Benim adliyede olduğum bir gün klasik bir müvekkil geliyor ve çay kahve yapan biri dahi olmadığından diğer stajyer arkadaşım bunları yaptıktan sonra kadın tuvalete giriyor. Tuvaletteki klozetleri paslıydı. Baya baya paslı ama anlatılmaz yaşanır dercesine.. Her neyse kadın tabii bu pasları görüp eminim ki utanıyor ve arkadaşımı da stajyer yerine temizlikçi vs sandığından “ kızım buraları silin” diyor. İşte bence bu son noktaydı. Daha çok fazla şey var hatta ofisin her yerinin kir, pas, pislik olduğunda dair bir sürü fotoğraf dair çektim kanıt olsun diye ama çok fazla da söylenilen ve yapılan çirkinlik var. Ve bunu eski baro başkanı biri yapıyorsa siz gel görün ki piyasanın hali kimbilir nedir ve kimlerle doludur allah bilir. Tabii buradan da pabuçsuz kaçtık… Adliye masrafı olsun yol masrafı olsun her şey kendi cebimizden çıktığı için – ki zaten ne kadar pinti oldukları da anlatılmaz yaşanır idi- konuşulan ücreti dair alamadım. Ama inanın bu pasaklı yerden kurtulmak en büyük özgürlüktü.

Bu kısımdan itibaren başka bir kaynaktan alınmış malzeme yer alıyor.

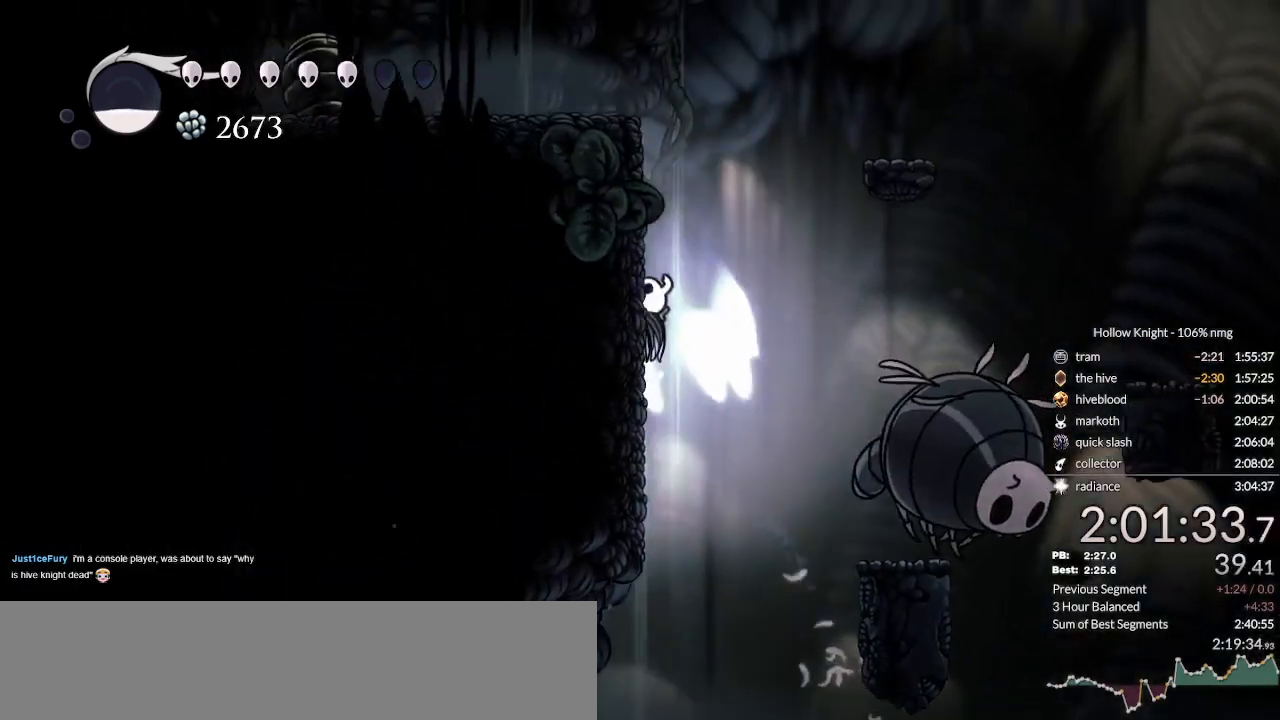
{"keys": ["jump", "right"], "events": [[33, "jump", "up"], [133, "jump", "down"], [167, "right", "down"], [200, "left", "up"], [467, "jump", "up"], [500, "jump", "down"]]}
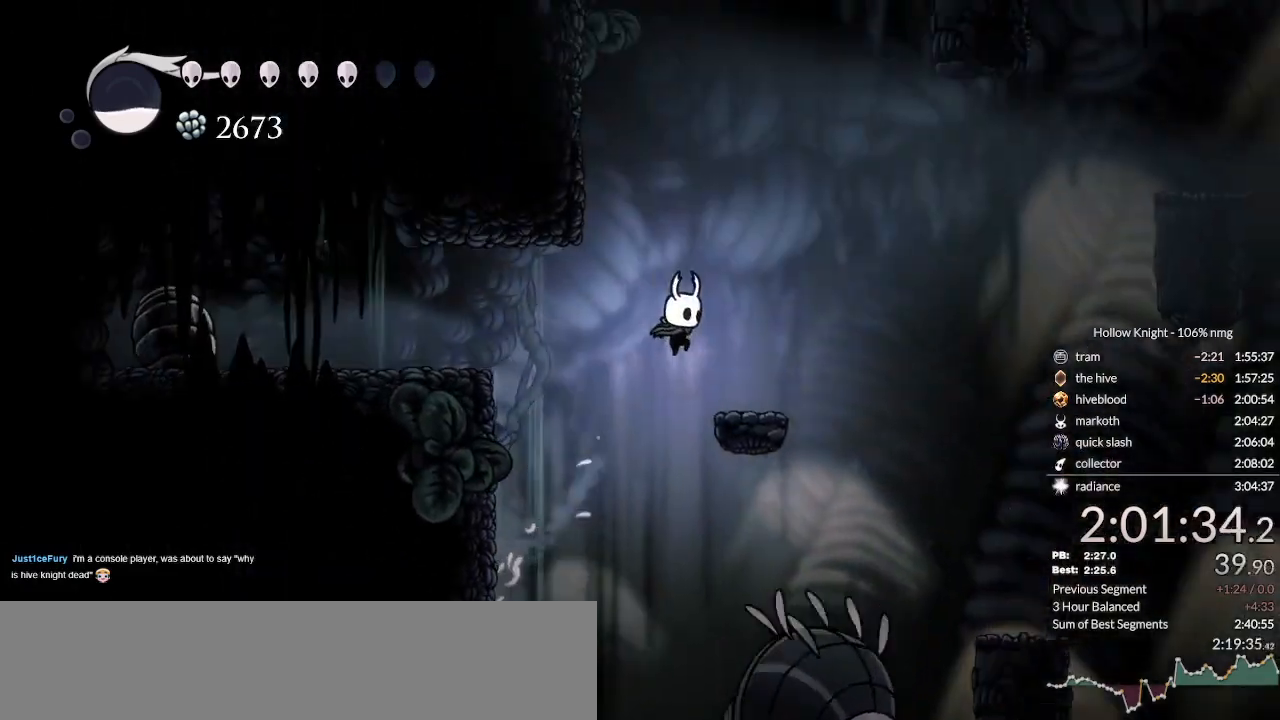
{"keys": ["jump", "left"], "events": [[33, "right", "up"], [100, "left", "down"], [400, "jump", "up"], [467, "jump", "down"]]}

Üçüncü çalıştığım yer sanırım kendimi en çok bulduğum ve en çok keyif aldığım yerdi. Stajımın çoğu zaten değişik tecrübelerle geçmiş ve Hukuki bilgi açısından çok fazla bir noktaya gelememiş olan ben için bulunmaz bir yerdi. Oldukça kalabalık bir ofis olmasına rağmen insanların samimiyeti ve güler yüzlülüğü, çalışma ortamındaki huzur ve de her geçen gün kendime güzel şeyler kattığımı hissetmem geçirdiğim bir kaç ayın oldukça değerli olmasını sağladı. Sanırım bir çok insana göre 1 senede belki de 10 senelik iş tecrübesi elde etmiş olabilirim. Artık işe giriş görüşmesinden tutun özellikle istifa biçimine kadar sanırım hayli yol aldım. Her işte bir hayır varmış derler, gerçekten öyle. Ben olaylara her zamanki gibi iyi açıdan bakmaya gayret ediyorum.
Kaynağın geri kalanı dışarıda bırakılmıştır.